Sometimes, knowing my deep love for Art, he assumes The form of a most seductive woman, And, with pretexts specious and hypocritical, Accustoms my lips to infamous philtres.
He leads me thus, far from the sight of God, Panting and broken with fatigue, into the midst Of the plains of Ennui, endless and deserted,
And thrusts before my eyes full of bewilderment, Dirty filthy garments and open, gaping wounds, And all the bloody instruments of Destruction!"
After speaking to Josh Nukem, I learned that the video is a piece by Daniel Guinness, who paid the model to recite the poem. It's creepy, funny, and fitting. The feeling of distance but implied interactivity in the work is echoed by another digital piece on a ramshackle desk across the room. A computer monitor displays a first-person RPG game.

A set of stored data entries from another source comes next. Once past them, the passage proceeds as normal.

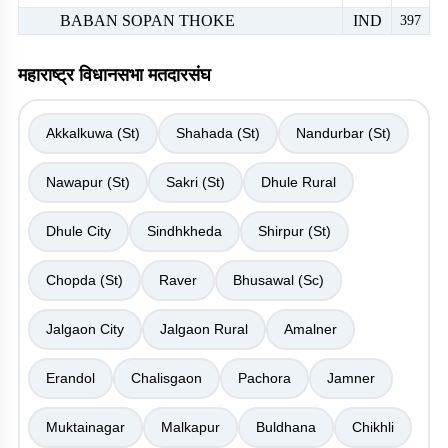
BABAN SOPAN THOKE
IND
397
महाराष्ट्र विधानसभा मतदारसंघ
Akkalkuwa (St)
Shahada (St)
Nandurbar (St)
Nawapur (St)
Sakri (St)
Dhule Rural
Dhule City
Sindhkheda
Shirpur (St)
Chopda (St)
Raver
Bhusawal (Sc)
Jalgaon City
Jalgaon Rural
Amalner
Erandol
Chalisgaon
Pachora
Jamner
Muktainagar
Malkapur
Buldhana
Chikhli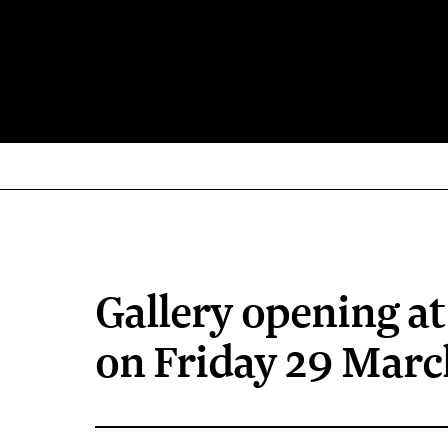
Gallery opening a
on Friday 29 Marc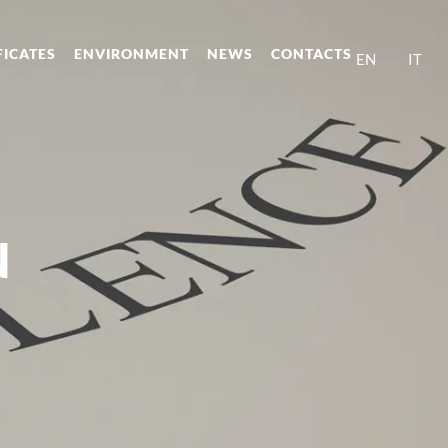
FICATES
ENVIRONMENT
NEWS
CONTACTS
EN
IT
N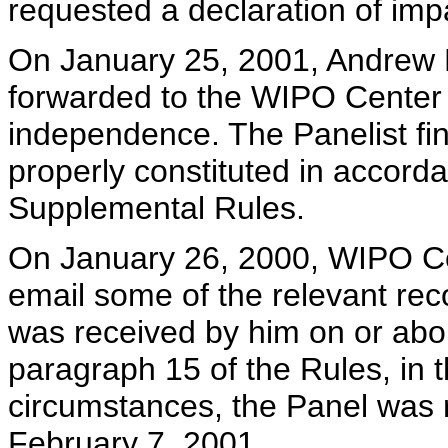
requested a declaration of imp
On January 25, 2001, Andrew 
forwarded to the WIPO Center h
independence. The Panelist fin
properly constituted in accord
Supplemental Rules.
On January 26, 2000, WIPO C
email some of the relevant rec
was received by him on or abo
paragraph 15 of the Rules, in 
circumstances, the Panel was r
February 7, 2001.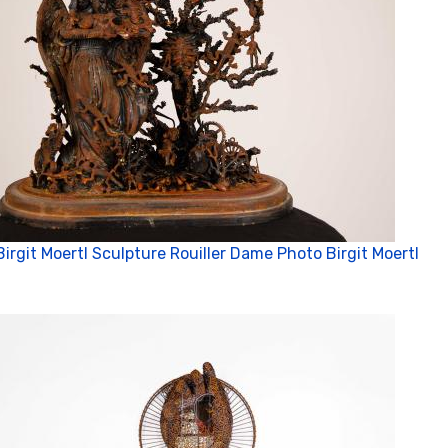
Birgit Moertl Sculpture Rouiller Dame Photo Birgit Moertl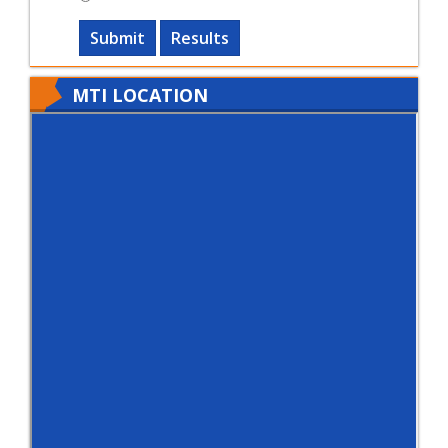
Submit
Results
MTI LOCATION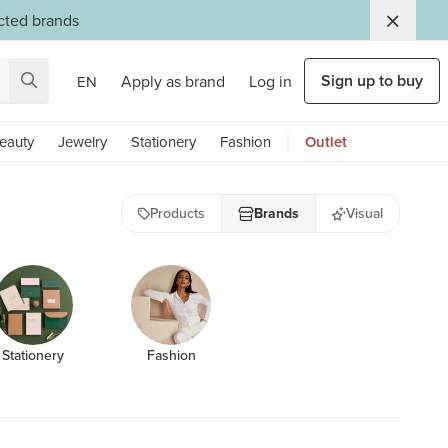
ected brands
Sign up to buy
Apply as brand
Log in
EN
eauty
Jewelry
Stationery
Fashion
Outlet
Products
Brands
Visual
Stationery
Fashion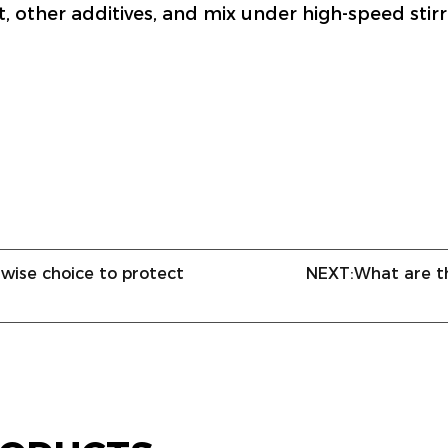
t, other additives, and mix under high-speed stir
 wise choice to protect
NEXT:
What are t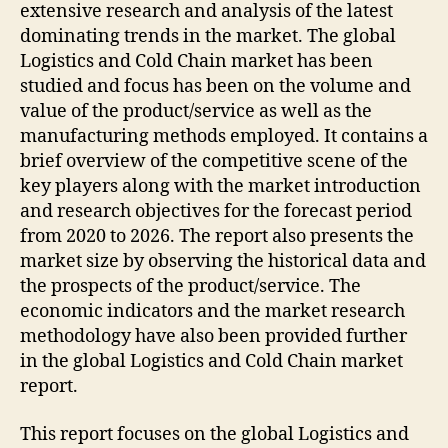
extensive research and analysis of the latest
dominating trends in the market. The global
Logistics and Cold Chain market has been
studied and focus has been on the volume and
value of the product/service as well as the
manufacturing methods employed. It contains a
brief overview of the competitive scene of the
key players along with the market introduction
and research objectives for the forecast period
from 2020 to 2026. The report also presents the
market size by observing the historical data and
the prospects of the product/service. The
economic indicators and the market research
methodology have also been provided further
in the global Logistics and Cold Chain market
report.
This report focuses on the global Logistics and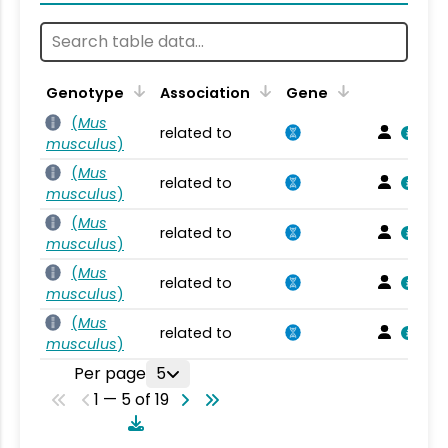
Genotype
Association
Gene
(
Mus
related to
musculus
)
(
Mus
related to
musculus
)
(
Mus
related to
musculus
)
(
Mus
related to
musculus
)
(
Mus
related to
musculus
)
Per page
5
1 — 5 of 19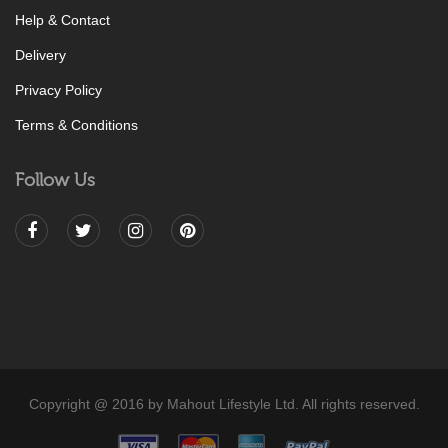
Help & Contact
Delivery
Privacy Policy
Terms & Conditions
Follow Us
Copyright @ 2016 by Mahout Lifestyle Ltd. All rights reserved.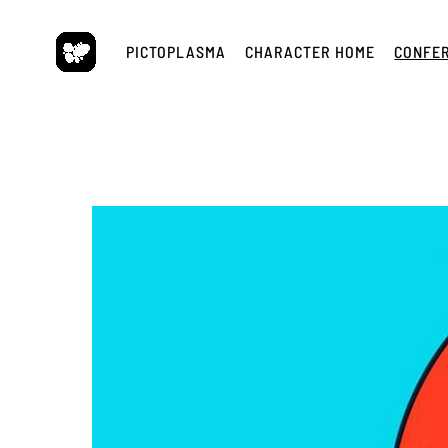
Skip
to
PICTOPLASMA
CHARACTER HOME
CONFE
content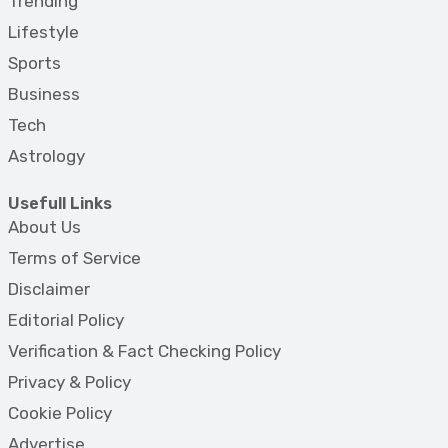
Trending
Lifestyle
Sports
Business
Tech
Astrology
Usefull Links
About Us
Terms of Service
Disclaimer
Editorial Policy
Verification & Fact Checking Policy
Privacy & Policy
Cookie Policy
Advertise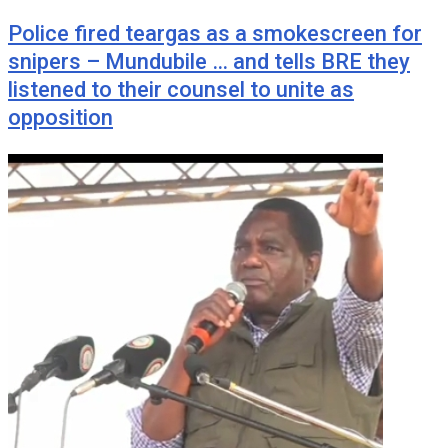
Police fired teargas as a smokescreen for
snipers – Mundubile … and tells BRE they
listened to their counsel to unite as
opposition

The figure's hands are outstretched from the player's point of view in a comically impotent position. I stood over the shoulder of someone "playing the game" for a few minutes, waiting for something to happen. Nothing really does—the figure stumbles around a bucolic forest, unsure of what to do, grasping at the empty air.
When I asked Nukem about his curatorial intent for the exhibition, he succinctly replied, "I'm interested in people who fabricate their own realities." There's an air of introverted escapism that pervades a lot of the work here, often complemented by a slightly absurdist counterpoint—a very Satie strategy. In the center of the gallery, there's a small sculpture by Fiona Sergeant that feels like an architectural model of this sentiment, or perhaps an empty dollhouse. In the first "room," Hello Kitty trading cards lean against the walls like paintings in a foyer. Beyond that chamber, there's an assortment of petrified citrus fruit and a seashell—itself a "home" that has been abandoned. It alludes to a rapid progression from youth to something withered and dry—Mono no aware in floor plan.
"A Night of Satie" is on view at Lil' Gallery by appointment only, with a closing reception Friday, Sept. 26.